Our new partnership with our old friends at the Encyclopedia of China Publishing House is the culmination of a dream I had in 2001, when I made my first trip to China. My two children, then 12 and 15, came with me. We went to Beijing and Xi’an and all the way across China to the desert caves of Dunhuang and the remote city of Ürümqi.
I fell in love with China: the conviviality and humor of the people I met, the sense of possibility, the energy and enthusiasm, and of course the wonderful food. It was all new, and all irresistible. As an environmental author, with two books translated into Chinese, I was even then acutely aware of the influence China would have on my own and my children’s future, and I wanted China to be part of their world.
That trip set me on a new path as a publisher committed to building bridges between the US and China. I was convinced that every American needed to know more about China’s history, culture, and language, its jokes and popular culture, and its politics and economic system in order to be ready for the 21st century.
A landmark event along that path took place in November 2007, when I visited the Encyclopedia of China Publishing House for the first time. Seeing the scale of the ECPH Encyclopedia of China, I felt awed, but I also felt a great sense of collegiality and common purpose.
In those early years, we were often asked how a Western press could possibly tell the world about China. One of my colleagues passed on the remark of a Chinese scholar who said that he hadn’t thought such a project was possible, “But somebody has the nerve to try. Best wishes to them.” We have been privileged to work with an extraordinary group of Chinese and Western scholars, in the US and in Europe and Australia. Among them is Professor Kerry Brown 凯瑞布朗, who will be speaking at the London Book Fair when we announce our partnership with ECPH and the founding of the International Editorial Center.
We continued to meet with our colleagues from ECPH, in Beijing, London, Frankfurt, and New York, where I invited them to visit the National Committee on US-China Relations, an organization I belong to, in 2012. The NCUSCR has promoted constructive relations for over fifty years. A past president of the NCUSCR, John Holden 何立强 , now associate dean at Peking University, was a translator for the ECPH delegation to Washington DC in 1980. Deng Xiaoping had encouraged an agreement between Encyclopaedia Britannica and ECPH to translate and publish the entire Encyclopaedia Britannica into Chinese. Holden says, “Those were heady days in US-China relations, and there was a lot of excitement in both countries that such an enterprise was happening.” Today, we are completing the circle, with our initiative to make the Encyclopedia of China available in English.
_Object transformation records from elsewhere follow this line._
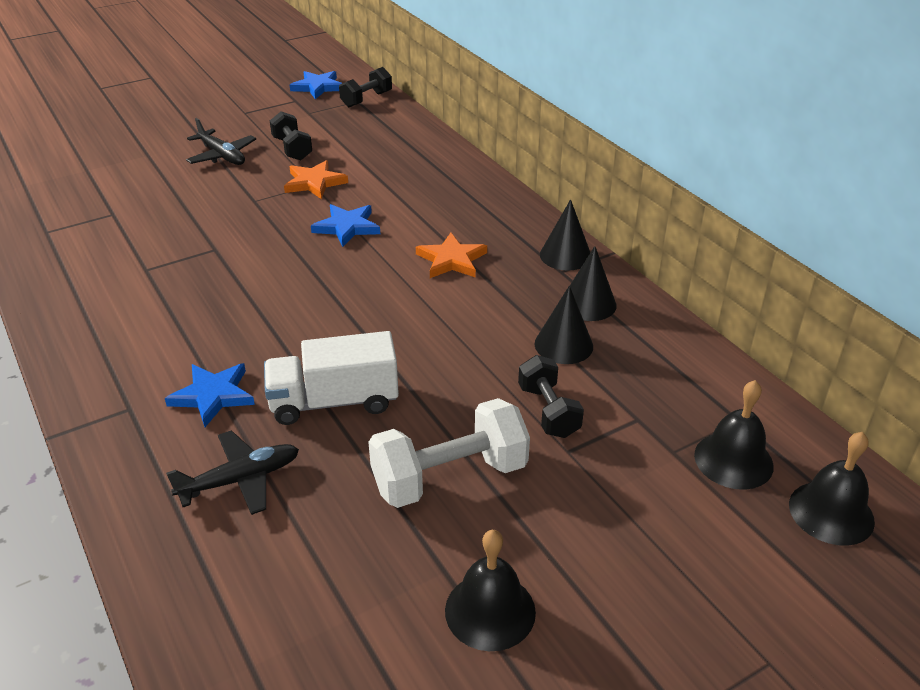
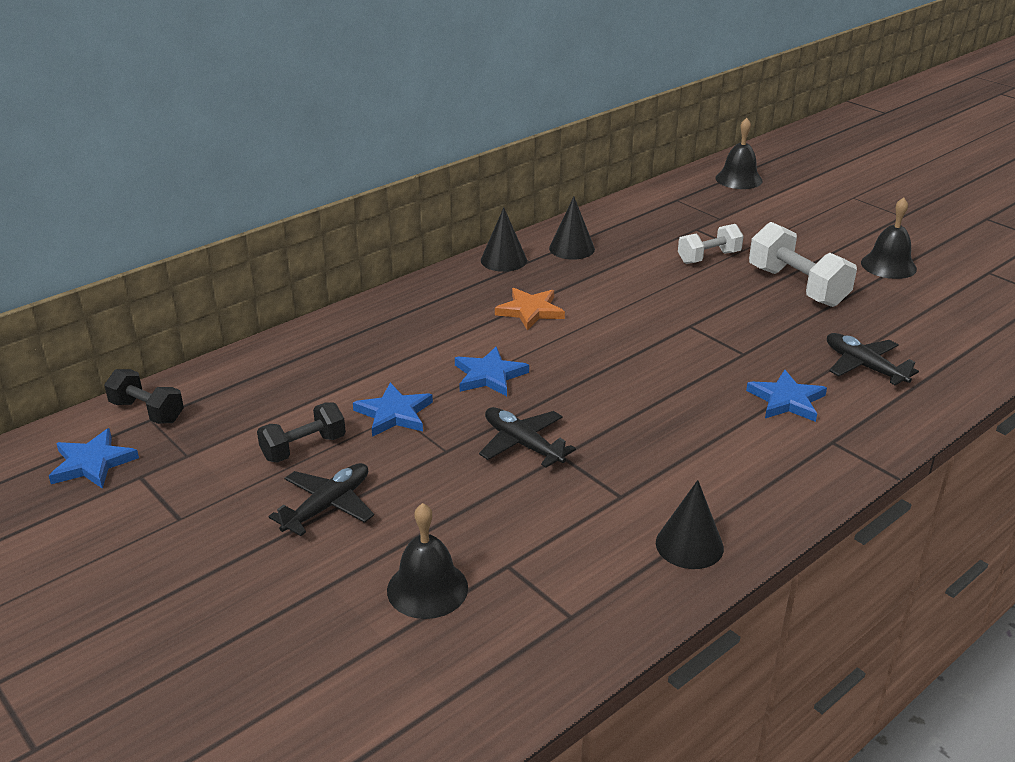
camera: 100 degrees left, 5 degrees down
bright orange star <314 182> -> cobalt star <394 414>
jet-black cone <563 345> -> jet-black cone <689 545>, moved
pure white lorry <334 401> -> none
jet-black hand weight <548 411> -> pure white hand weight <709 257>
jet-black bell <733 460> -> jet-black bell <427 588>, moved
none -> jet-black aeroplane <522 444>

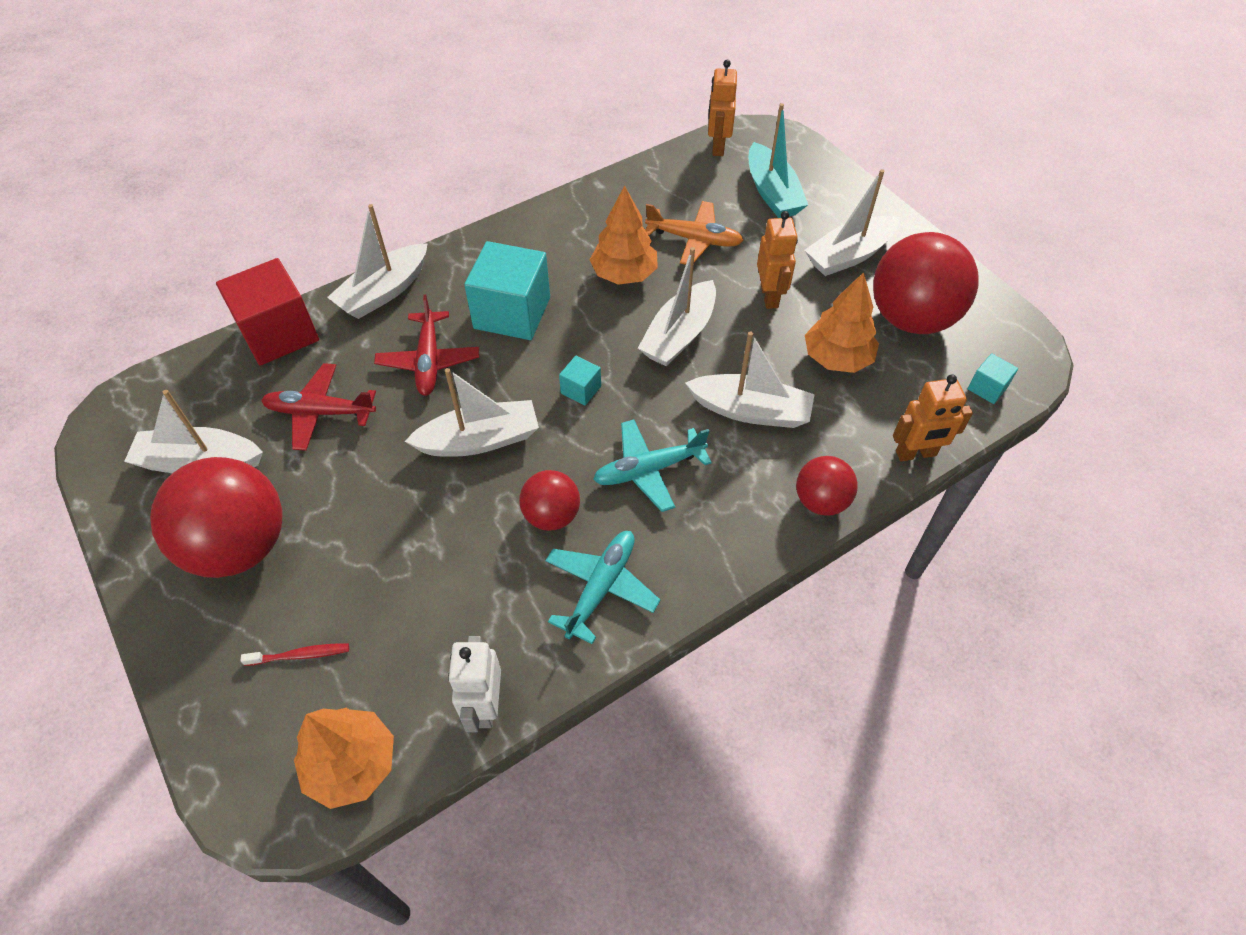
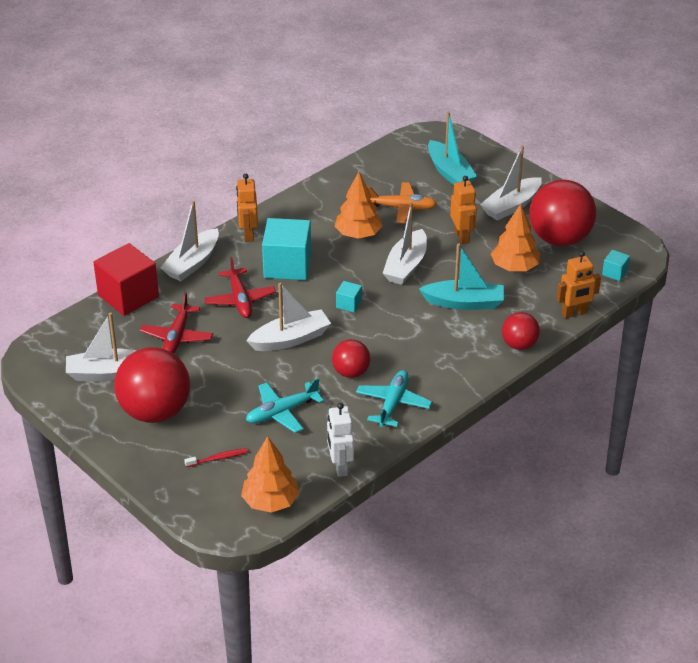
camera: 10 degrees left, 15 degrees down
bright orange robot <717 147> -> bright orange robot <248 234>, moved
pure white sailboat <750 411> -> aqua sailboat <464 303>
red aeroplane <320 412> -> red aeroplane <177 337>, 75 degrees counterclockwise
aqua aeroplane <649 470> -> aqua aeroplane <282 412>, moved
And the China Encyclopedia USA is also a beginning. We intend to make it a foundation for increased cooperation and an expanding presence for ECPH in global publishing. The idea of creating an International Editorial Center arose as we discussed our common interest in people-to-people exchange. This is especially important now that China has joined the International Publishers Association (in 2016, when Richard Charkin, who will also be speaking at the London Book Fair launch, was president). The International Editorial Center will facilitate serious dialogue about issues facing publishers and authors, practical internships and training, and the development of tools and systems for bilingual and international publishing.
As President Xi said on his last trip to the United States, “It’s always important to make an effort to get a deeper understanding of the cultures and civilizations that are different from our own.” Books in translation improve our understanding of other people and cultures, of histories and values that are different from our own. They also show us how much we have in common – and that what unites us is far greater than what divides us. This makes the China Encyclopedia USA project and the International Editorial Center truly important to all who care about global cooperation.